**Data records**
——

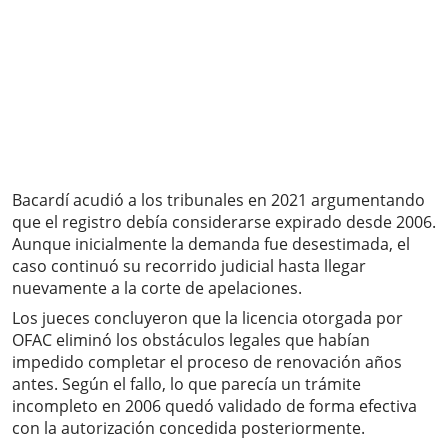
Bacardí acudió a los tribunales en 2021 argumentando
que el registro debía considerarse expirado desde 2006.
Aunque inicialmente la demanda fue desestimada, el
caso continuó su recorrido judicial hasta llegar
nuevamente a la corte de apelaciones.
Los jueces concluyeron que la licencia otorgada por
OFAC eliminó los obstáculos legales que habían
impedido completar el proceso de renovación años
antes. Según el fallo, lo que parecía un trámite
incompleto en 2006 quedó validado de forma efectiva
con la autorización concedida posteriormente.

——

**Task to carry out**
Beginning with the line that contains "nuevamente a la corte de apelaciones.", restate word for word each line through the last one in the data, and write nothing more.

**Answer section**
nuevamente a la corte de apelaciones.
Los jueces concluyeron que la licencia otorgada por
OFAC eliminó los obstáculos legales que habían
impedido completar el proceso de renovación años
antes. Según el fallo, lo que parecía un trámite
incompleto en 2006 quedó validado de forma efectiva
con la autorización concedida posteriormente.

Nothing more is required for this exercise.